[Stored data entries]
***

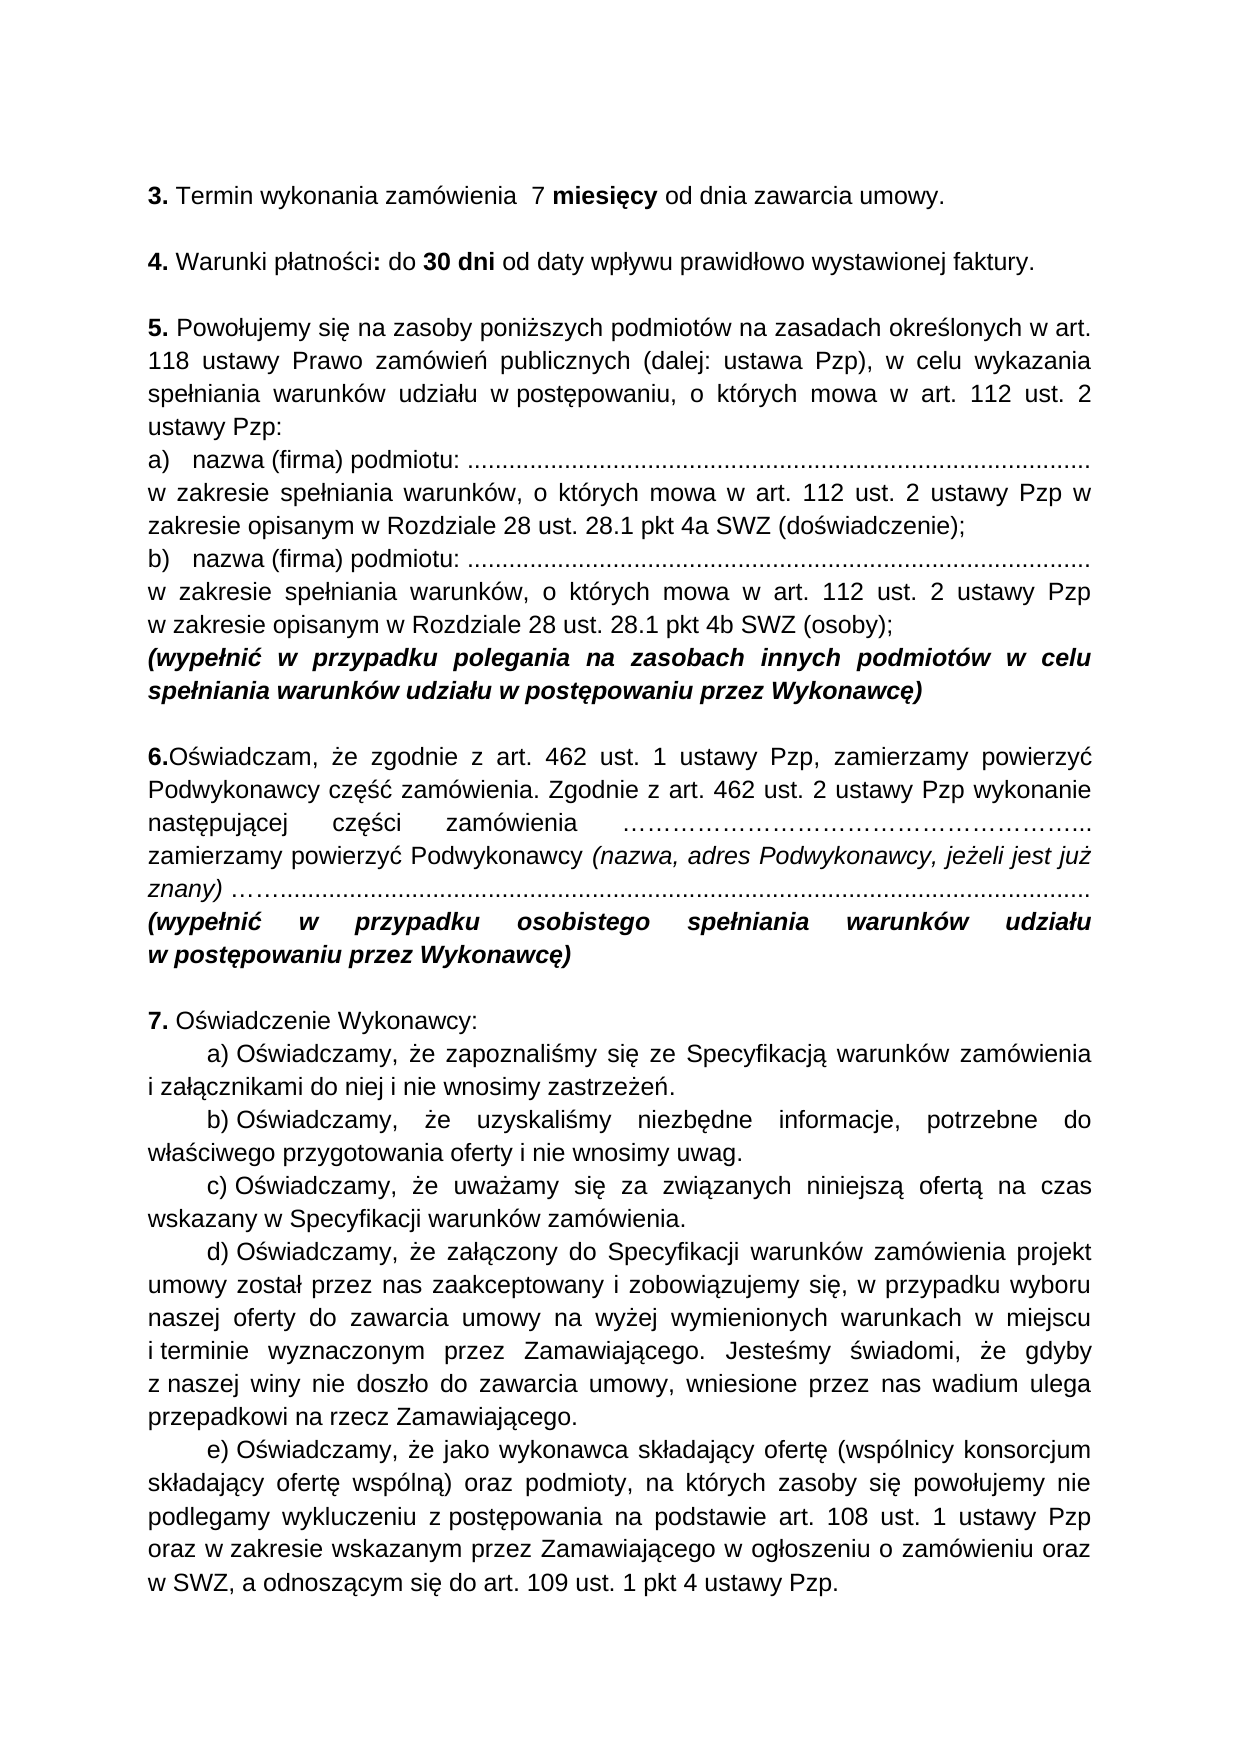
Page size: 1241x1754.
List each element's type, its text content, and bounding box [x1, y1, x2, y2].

text 7. Oświadczenie Wykonawcy: [148, 1006, 1093, 1035]
text w zakresie spełniania warunków, o których mowa w art. 112 ust. 2 ustawy Pzp w zakresie opisanym w Rozdziale 28 ust. 28.1 pkt 4a SWZ (doświadczenie); [148, 478, 1093, 539]
list nazwa (firma) podmiotu: .......................................................................................... [148, 544, 1093, 573]
text 6.Oświadczam, że zgodnie z art. 462 ust. 1 ustawy Pzp, zamierzamy powierzyć Podwykonawcy część zamówienia. Zgodnie z art. 462 ust. 2 ustawy Pzp wykonanie następującej części zamówienia ………………………………………………... zamierzamy powierzyć Podwykonawcy (nazwa, adres Podwykonawcy, jeżeli jest już znany) ……..................................................................................................................... [148, 742, 1093, 903]
text 3. Termin wykonania zamówienia 7 miesięcy od dnia zawarcia umowy. [148, 181, 1093, 209]
text a) Oświadczamy, że zapoznaliśmy się ze Specyfikacją warunków zamówienia i załącznikami do niej i nie wnosimy zastrzeżeń. [148, 1039, 1093, 1101]
text e) Oświadczamy, że jako wykonawca składający ofertę (wspólnicy konsorcjum składający ofertę wspólną) oraz podmioty, na których zasoby się powołujemy nie podlegamy wykluczeniu z postępowania na podstawie art. 108 ust. 1 ustawy Pzp oraz w zakresie wskazanym przez Zamawiającego w ogłoszeniu o zamówieniu oraz w SWZ, a odnoszącym się do art. 109 ust. 1 pkt 4 ustawy Pzp. [148, 1435, 1093, 1596]
text 5. Powołujemy się na zasoby poniższych podmiotów na zasadach określonych w art. 118 ustawy Prawo zamówień publicznych (dalej: ustawa Pzp), w celu wykazania spełniania warunków udziału w postępowaniu, o których mowa w art. 112 ust. 2 ustawy Pzp: [148, 313, 1093, 441]
text (wypełnić w przypadku polegania na zasobach innych podmiotów w celu spełniania warunków udziału w postępowaniu przez Wykonawcę) [148, 643, 1093, 705]
text w zakresie spełniania warunków, o których mowa w art. 112 ust. 2 ustawy Pzp w zakresie opisanym w Rozdziale 28 ust. 28.1 pkt 4b SWZ (osoby); [148, 577, 1093, 639]
text c) Oświadczamy, że uważamy się za związanych niniejszą ofertą na czas wskazany w Specyfikacji warunków zamówienia. [148, 1171, 1093, 1233]
list nazwa (firma) podmiotu: .......................................................................................... [148, 445, 1093, 473]
text (wypełnić w przypadku osobistego spełniania warunków udziału w postępowaniu przez Wykonawcę) [148, 907, 1093, 969]
text d) Oświadczamy, że załączony do Specyfikacji warunków zamówienia projekt umowy został przez nas zaakceptowany i zobowiązujemy się, w przypadku wyboru naszej oferty do zawarcia umowy na wyżej wymienionych warunkach w miejscu i terminie wyznaczonym przez Zamawiającego. Jesteśmy świadomi, że gdyby z naszej winy nie doszło do zawarcia umowy, wniesione przez nas wadium ulega przepadkowi na rzecz Zamawiającego. [148, 1237, 1093, 1431]
text b) Oświadczamy, że uzyskaliśmy niezbędne informacje, potrzebne do właściwego przygotowania oferty i nie wnosimy uwag. [148, 1105, 1093, 1167]
text 4. Warunki płatności: do 30 dni od daty wpływu prawidłowo wystawionej faktury. [148, 247, 1093, 275]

***

What the exercise asks —
Write out the records above exactly as they stand, leaving out every picture.

Your response —
Page size: 1241x1754.
List each element's type, its text content, and bounding box [x1, y1, x2, y2].

text 7. Oświadczenie Wykonawcy: [148, 1006, 1093, 1035]
text w zakresie spełniania warunków, o których mowa w art. 112 ust. 2 ustawy Pzp w zakresie opisanym w Rozdziale 28 ust. 28.1 pkt 4a SWZ (doświadczenie); [148, 478, 1093, 539]
list nazwa (firma) podmiotu: .......................................................................................... [148, 544, 1093, 573]
text 6.Oświadczam, że zgodnie z art. 462 ust. 1 ustawy Pzp, zamierzamy powierzyć Podwykonawcy część zamówienia. Zgodnie z art. 462 ust. 2 ustawy Pzp wykonanie następującej części zamówienia ………………………………………………... zamierzamy powierzyć Podwykonawcy (nazwa, adres Podwykonawcy, jeżeli jest już znany) ……..................................................................................................................... [148, 742, 1093, 903]
text 3. Termin wykonania zamówienia 7 miesięcy od dnia zawarcia umowy. [148, 181, 1093, 209]
text a) Oświadczamy, że zapoznaliśmy się ze Specyfikacją warunków zamówienia i załącznikami do niej i nie wnosimy zastrzeżeń. [148, 1039, 1093, 1101]
text e) Oświadczamy, że jako wykonawca składający ofertę (wspólnicy konsorcjum składający ofertę wspólną) oraz podmioty, na których zasoby się powołujemy nie podlegamy wykluczeniu z postępowania na podstawie art. 108 ust. 1 ustawy Pzp oraz w zakresie wskazanym przez Zamawiającego w ogłoszeniu o zamówieniu oraz w SWZ, a odnoszącym się do art. 109 ust. 1 pkt 4 ustawy Pzp. [148, 1435, 1093, 1596]
text 5. Powołujemy się na zasoby poniższych podmiotów na zasadach określonych w art. 118 ustawy Prawo zamówień publicznych (dalej: ustawa Pzp), w celu wykazania spełniania warunków udziału w postępowaniu, o których mowa w art. 112 ust. 2 ustawy Pzp: [148, 313, 1093, 441]
text (wypełnić w przypadku polegania na zasobach innych podmiotów w celu spełniania warunków udziału w postępowaniu przez Wykonawcę) [148, 643, 1093, 705]
text w zakresie spełniania warunków, o których mowa w art. 112 ust. 2 ustawy Pzp w zakresie opisanym w Rozdziale 28 ust. 28.1 pkt 4b SWZ (osoby); [148, 577, 1093, 639]
text c) Oświadczamy, że uważamy się za związanych niniejszą ofertą na czas wskazany w Specyfikacji warunków zamówienia. [148, 1171, 1093, 1233]
list nazwa (firma) podmiotu: .......................................................................................... [148, 445, 1093, 473]
text (wypełnić w przypadku osobistego spełniania warunków udziału w postępowaniu przez Wykonawcę) [148, 907, 1093, 969]
text d) Oświadczamy, że załączony do Specyfikacji warunków zamówienia projekt umowy został przez nas zaakceptowany i zobowiązujemy się, w przypadku wyboru naszej oferty do zawarcia umowy na wyżej wymienionych warunkach w miejscu i terminie wyznaczonym przez Zamawiającego. Jesteśmy świadomi, że gdyby z naszej winy nie doszło do zawarcia umowy, wniesione przez nas wadium ulega przepadkowi na rzecz Zamawiającego. [148, 1237, 1093, 1431]
text b) Oświadczamy, że uzyskaliśmy niezbędne informacje, potrzebne do właściwego przygotowania oferty i nie wnosimy uwag. [148, 1105, 1093, 1167]
text 4. Warunki płatności: do 30 dni od daty wpływu prawidłowo wystawionej faktury. [148, 247, 1093, 275]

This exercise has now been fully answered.